Muitas questões importantes foram olvidadas, a importância da prova pericial genética (do exame do DNA), a “barriga de aluguel4”, a inseminação artificial e até a clonagem humana5 que já está preste a ser oficialmente anunciada e realizada.

Outro problema que ainda paira sem solução é sobre a vacatio legis, já foi proposto por Fiúza o prazo de dois anos e, até quem propusesse o de quarenta e cinco dias.

Quanto maior for o prazo da vacatio legis , maiores problemas surgirão e,
mais conflitos terá os Tribunais para resolver….(como não se vivessem tão assoberbados).

Como se vê, tudo como antes, no quartel de Abrantes, as principais alterações já introduzidas pelo texto constitucional de 1988 só foram incorporadas no texto codificado bem como outras conquistas já delegadas pelas leis como 4.121/62, a lei 6.515/77, 6.015/73 e, etc.

Nesta inovação ilusória infelizmente não logramos atualizar e sistematizar as recentes conquistas do Direito de Família voltado cada vez mais para a defesa do princípio da dignidade humana, pleiteando a paridade entre os cônjuges no exercício de direitos e deveres e inspirado no princípio da paternidade responsável e na relevância do interesse e bem-estar da família, do menor e, sobretudo do preocupado com a instauração da paz social.

Sem nenhuma novidade no front e, até o texto legal ser finalmente sancionado pelo Presidente da República aguardaremos ansiosos pelo novo diploma legal e que lhe sejam supridas as deficiências, lacunas e dubiedades tão logo seja possível.

Ah!
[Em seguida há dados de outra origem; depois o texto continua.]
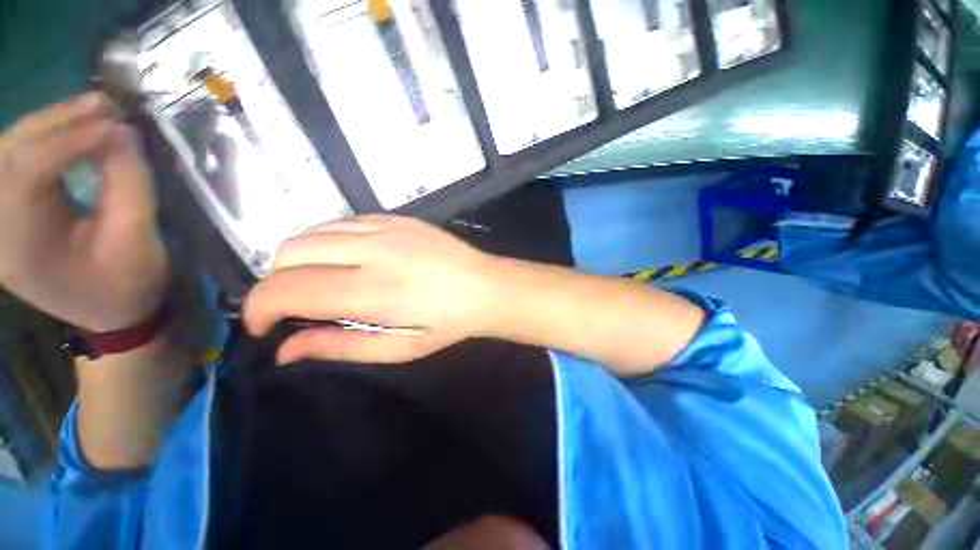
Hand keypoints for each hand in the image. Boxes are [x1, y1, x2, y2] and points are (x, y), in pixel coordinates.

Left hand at [0, 93, 169, 331]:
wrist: (110, 309)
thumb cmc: (128, 285)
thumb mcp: (138, 241)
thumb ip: (128, 185)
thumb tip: (123, 133)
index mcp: (21, 249)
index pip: (26, 173)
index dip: (70, 141)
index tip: (118, 126)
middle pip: (9, 153)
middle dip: (57, 121)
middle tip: (105, 106)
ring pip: (9, 147)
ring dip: (52, 123)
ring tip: (95, 112)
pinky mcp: (8, 206)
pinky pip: (17, 157)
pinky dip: (47, 136)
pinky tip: (75, 129)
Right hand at [243, 215, 496, 363]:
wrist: (485, 286)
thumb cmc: (448, 323)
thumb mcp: (398, 348)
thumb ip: (339, 346)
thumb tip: (285, 349)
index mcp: (372, 290)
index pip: (286, 289)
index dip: (259, 309)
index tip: (264, 327)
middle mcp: (371, 251)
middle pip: (289, 253)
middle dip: (278, 283)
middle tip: (299, 306)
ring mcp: (384, 227)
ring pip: (310, 232)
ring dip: (299, 259)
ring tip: (319, 281)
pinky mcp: (395, 217)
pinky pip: (340, 221)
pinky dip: (326, 240)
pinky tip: (345, 258)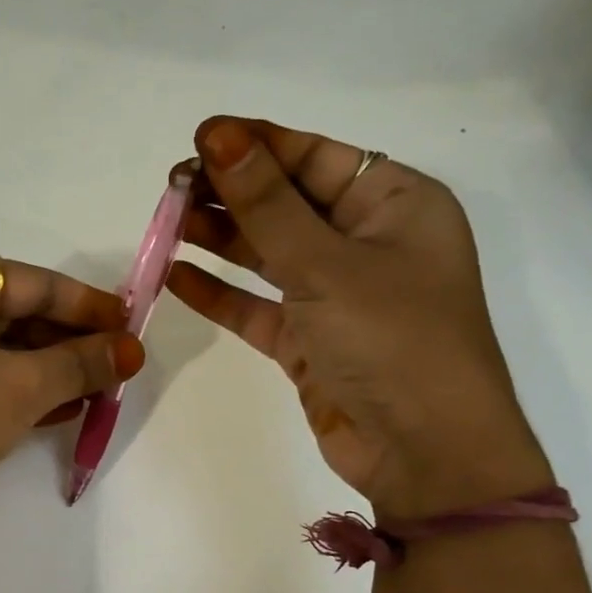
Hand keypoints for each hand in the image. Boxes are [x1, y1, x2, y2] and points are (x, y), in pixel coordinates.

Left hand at [0, 256, 143, 543]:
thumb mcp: (19, 388)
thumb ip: (79, 364)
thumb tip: (129, 350)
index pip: (34, 281)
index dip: (89, 306)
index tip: (131, 327)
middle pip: (11, 313)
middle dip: (66, 343)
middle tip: (113, 368)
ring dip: (41, 370)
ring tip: (90, 394)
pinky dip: (7, 389)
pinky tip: (46, 412)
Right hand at [168, 117, 549, 518]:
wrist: (425, 454)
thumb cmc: (393, 341)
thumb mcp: (327, 265)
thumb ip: (266, 205)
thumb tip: (219, 138)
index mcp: (395, 205)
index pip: (316, 158)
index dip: (257, 145)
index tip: (199, 140)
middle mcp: (367, 243)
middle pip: (288, 203)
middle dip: (232, 192)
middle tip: (172, 186)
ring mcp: (336, 295)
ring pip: (268, 254)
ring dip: (219, 238)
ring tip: (166, 221)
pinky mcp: (308, 341)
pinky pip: (257, 306)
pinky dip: (219, 293)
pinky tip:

Se não fosse a doutrina e a jurisprudência para nos socorrer, estaríamos certamente literalmente fritos !

Gisele Leite é professora da FDV, Faculdade de Vitória – ES

ADENDOS

1 Washington de Barros Monteiro em sua obra consagra : “A própria ordem de vocação hereditária retrai-se com o tempo. No antigo direito, inexistia qualquer limitação. Por mais afastado que fosse o grau de parentesco, o parente, o familiar, tinha o direito de suceder, na falta de outros mais próximos”.
O Código Napoleônico foi o primeiro diploma legal a restringir o circulo dos sucessíveis, fixando-o em décimo-segundo grau (art.755) (… )
O Código Civil Brasileiro , por sua vez, no art. 1.612, restringiu para o sexto grau a ordem de vocação hereditária, mas atualmente por força do Decreto 9461/46, não vai além do quarto grau na linha colateral ou transversal.
Essa progressiva limitação no dizer de José Augusto César representa um progresso.
Bonfante chegava a aludir que a sucessão dos colaterais constitui um anacronismo, que não se mantém senão por puro espírito de conservação.

*2 família lato sensu; o Projeto recém- aprovado trouxe à baila a extinta adoção parcial, quando já se tinha unificado o instituto e tornando-o pleno e eficaz.

*3 Segundo a tendência de modificação ou substituição de regime de bens, como se dá com o sistema germânico, suíço, o austríaco, o mexicano e o chileno.

O Projeto anterior de 1965(Orozimbo Nonato, Orlando Gomes e Caio Mário) previa a mutabilidade do regime (art. 158) mediante a decisão judicial transcrita no registro próprio, ressalvados os direitos de terceiros.
No direito francês, tornou-se lícito modificar o regime de bens após dois anos de sociedade conjugal e sujeito à homologação do juiz.(Carbonnier, Droit Civil, volume II, 34, página 97).

*4 Para os sistemas jurídicos de origem romano-germânica, o feto produzido em laboratório, é considerado tão-somente um experimento, despido portanto de qualquer personalização e, quiçá de personalidade jurídica.